Gott ist grösser

Schau nicht auf die Grösse deiner Probleme.
Erzähl deinen Problemen von der Grösse deines Gottes.

Dr. Robi Sonderegger

Konferenzen wie diese faszinieren mich: Hohe Professionalität – auf und neben der Bühne, Top-Speaker, tausende Leute, gute Stimmung, ansprechende Musik, jede Menge witzige, spannende und tiefgründige Storys, gute Begegnungen in den Pausen … – einfach alles, was es braucht, um für einige Tage aus dem Alltag gerissen zu werden.

Und alles ist so viel grösser als im Alltag. Wenn das Hallenstadion für zwei Tage zur grössten Kirche der Schweiz wird und du dort mit 7’000 anderen Menschen lachst, weinst, singst, gebannt zuhörst und dich berühren lässt, dann hat das schon was an sich.

Selbst Gott scheint da plötzlich grösser zu sein als im Alltag. „Das kann gar nicht sein!“ protestiert da der Theologe in mir. „Gott ist nicht mal grösser und mal kleiner. Gott ist Gott. Er ist gestern, heute und morgen der gleiche. Gott ist derselbe im Hallenstadion und daheim!“

Das stimmt natürlich. Doch was ebenso stimmt: An solchen Konferenzen wird die Grösse Gottes oftmals stärker sichtbar als im gewöhnlichen Alltag. Ich werde auf vielfältige Weise an die Grösse meines Gottes erinnert: In der Herzlichkeit meines Gegenübers, in den Storys der Speaker, in der Musik, die direkt zu meinem Herzen spricht und auch in der Tatsache, dass ich an solchen Konferenzen vor Augen geführt bekomme: Gott schreibt Geschichte mit ganz normalen Menschen, die – wie ich – durch viele Aufs und Abs gehen.

An solchen Konferenzen feiern wir die Grösse Gottes, freuen uns über die Storys, die Menschen mit ihm erleben.
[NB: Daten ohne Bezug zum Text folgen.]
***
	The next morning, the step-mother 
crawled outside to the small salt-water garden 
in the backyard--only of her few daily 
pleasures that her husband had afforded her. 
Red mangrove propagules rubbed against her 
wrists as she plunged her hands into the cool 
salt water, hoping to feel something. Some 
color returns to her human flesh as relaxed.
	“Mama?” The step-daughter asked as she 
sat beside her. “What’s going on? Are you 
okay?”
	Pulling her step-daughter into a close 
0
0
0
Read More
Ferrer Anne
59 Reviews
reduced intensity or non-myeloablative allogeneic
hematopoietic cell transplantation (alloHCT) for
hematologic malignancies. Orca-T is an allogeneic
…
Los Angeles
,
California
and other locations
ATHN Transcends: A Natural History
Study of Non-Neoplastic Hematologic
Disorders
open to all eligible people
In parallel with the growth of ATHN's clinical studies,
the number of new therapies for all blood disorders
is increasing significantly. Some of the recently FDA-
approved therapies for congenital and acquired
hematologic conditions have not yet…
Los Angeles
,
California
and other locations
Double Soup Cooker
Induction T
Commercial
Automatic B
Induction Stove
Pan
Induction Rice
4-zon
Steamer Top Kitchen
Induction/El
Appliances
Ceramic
Geschrieben aber werden diese Storys im gewöhnlichen Alltag!

Vielleicht scheint Gott an solchen Konferenzen grösser, weil wir uns mit tausenden anderen daran erinnern, wie gross dieser Gott ist, der im Alltag Schritt für Schritt mit uns vorwärts geht.

Das ist es auch, was mich an der diesjährigen icf conference begeistert hat: Ob der Amerikaner Matthew Barnett mit seinem Dream Center in Kalifornien, Leo Bigger mit der 20jährigen icf Geschichte oder der Asiate Tan Seow How, der sowohl eine Megachurch als auch ein Millionen-Unternehmen führt, – sie alle sind bestimmt aussergewöhnliche Persönlichkeiten, aber vor allem sind sie Tag für Tag mit einem aussergewöhnlichen Gott an ihrer Seite unterwegs, der zu allererst im gewöhnlichen Alltag Geschichte mit ihnen schreibt – und nicht auf der grossen Bühne.
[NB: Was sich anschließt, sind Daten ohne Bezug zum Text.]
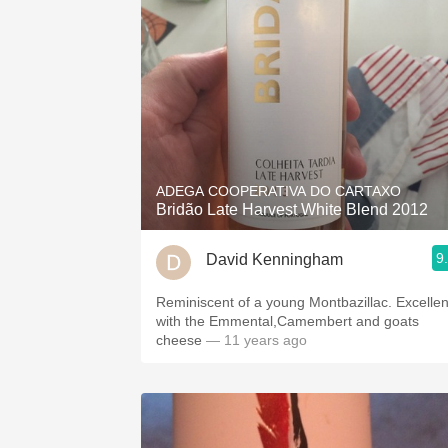
ADEGA COOPERATIVA DO CARTAXO
Bridão Late Harvest White Blend 2012
9
David Kenningham
Reminiscent of a young Montbazillac. Excellen
with the Emmental,Camembert and goats
cheese
— 11 years ago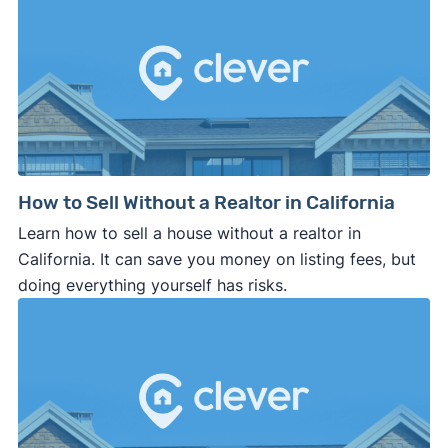
How to Sell Without a Realtor in California
Learn how to sell a house without a realtor in
California. It can save you money on listing fees, but
doing everything yourself has risks.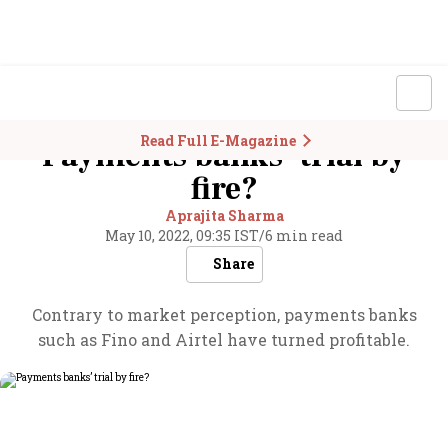
Read Full E-Magazine
Payments banks’ trial by
fire?
Aprajita Sharma
May 10, 2022, 09:35 IST
/
6 min read
Share
Contrary to market perception, payments banks
such as Fino and Airtel have turned profitable.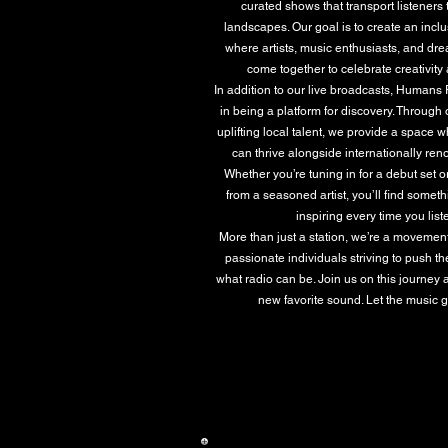
curated shows that transport listeners
landscapes. Our goal is to create an inc
where artists, music enthusiasts, and dr
come together to celebrate creativity a
In addition to our live broadcasts, Humans
in being a platform for discovery. Through 
uplifting local talent, we provide a space 
can thrive alongside internationally r
Whether you’re tuning in for a debut set 
from a seasoned artist, you’ll find somet
inspiring every time you list
More than just a station, we’re a movemen
passionate individuals striving to push t
what radio can be. Join us on this journey 
new favorite sound. Let the music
Die Message der Konferenz war eigentlich simpel: Gott ist gross, er ist grösser als deine Probleme und vor uns liegt „Wide open Space“ (Konferenzthema). Für die meisten von uns wird diese Weite und der offene Gestaltungsraum weder mit einem Millionen-Unternehmen noch mit einer Megachurch zu tun haben. Doch: Wenn wir ein Ja dazu haben, wie uns der Schöpfer geschaffen hat, sind wir im Grunde alles aussergewöhnliche Persönlichkeiten. Und Gott wird mit jedem von uns, seine einzigartige Geschichte schreiben.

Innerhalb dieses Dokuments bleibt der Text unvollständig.